I am looking for a tool that can identify longer insertions using genome resequencing data (based on Illumina reads).
I am searching for something that does this basically.
Initially, Illumina paired-end sequencing reads with average Phred scores ≥20 were retained, and duplicate sequences were removed using FastQC. These qualified reads were classified into three groups: 1) reads derived from rice endogenous genomic regions; 2) reads derived from a plasmid sequence containing transfer DNA; and 3) reads derived from the location of transgene integration sites that spanned the junction between plant and transgene sequences.

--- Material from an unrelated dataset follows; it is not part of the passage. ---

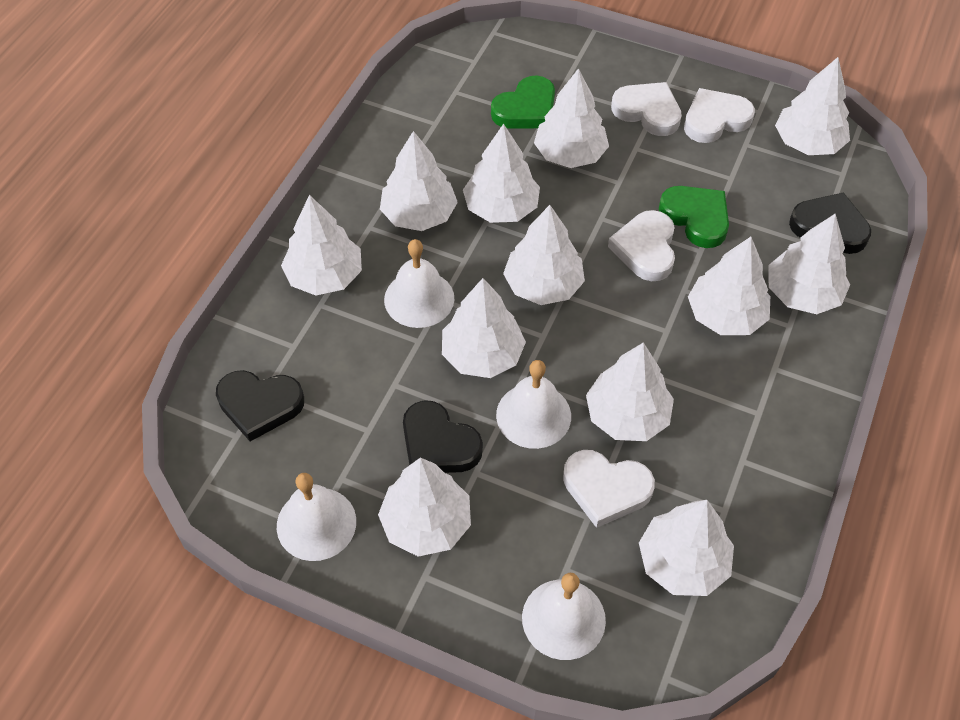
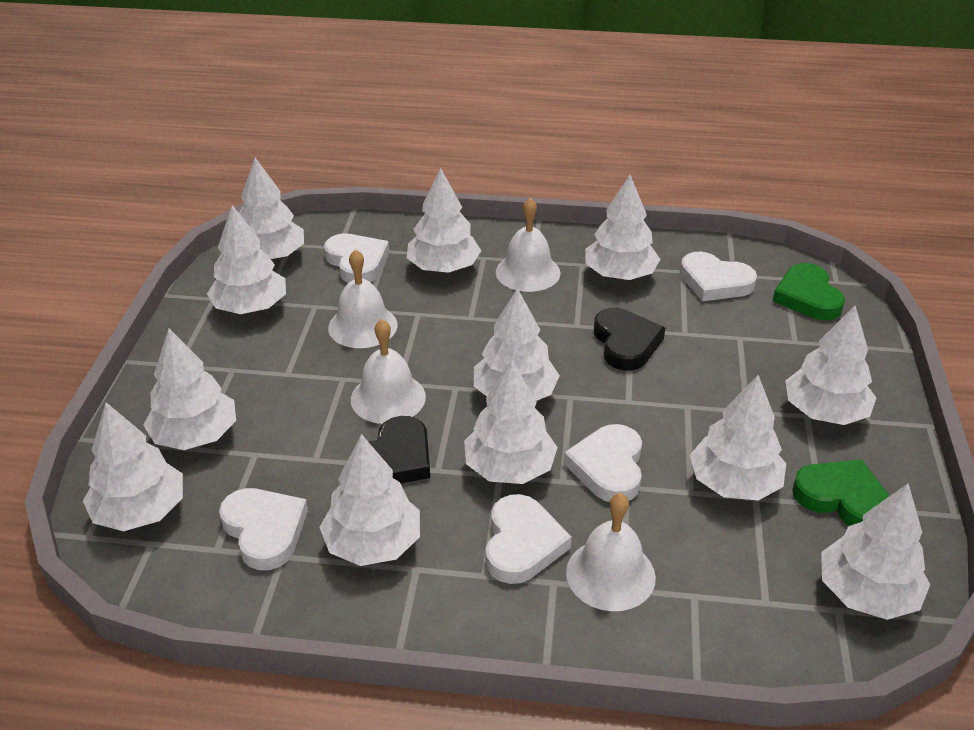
black heart: 3 -> 2
white heart: 4 -> 5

To obtain the third group of reads, reads were first mapped back to transformation plasmid vector sequences (pPZP200 including T-DNA) using the Burrows-Wheeler Aligner with maximum exact matches (BWA-MEM) with a minimum seed length = 50 and band width = 2 while keeping the other default parameters . Mapped reads were then used as queries against the rice reference genome (Oryza sativa version 7.0) using BLAST (version 2.6.0), and reads were classified as false-positive if they aligned to rice endogenous gene rbcS3 (Os12g0291100) with an e-value of 1 × 10−5. The remaining reads were aligned against the entire transformation plasmid sequences and visualized in the Integrative Genomic Viewer (IGV). From the IGV results, reads that matched against both ends of the T-DNA were collected and subjected to multiple sequence alignments to identify the insert junction location on the rice chromosome. The inserted junction location was identified using NCBI-BLAST against the rice reference genome (O. sativa).
Are there tools out there that can do this?
Or is the above paper a good approach to tackle such a problem?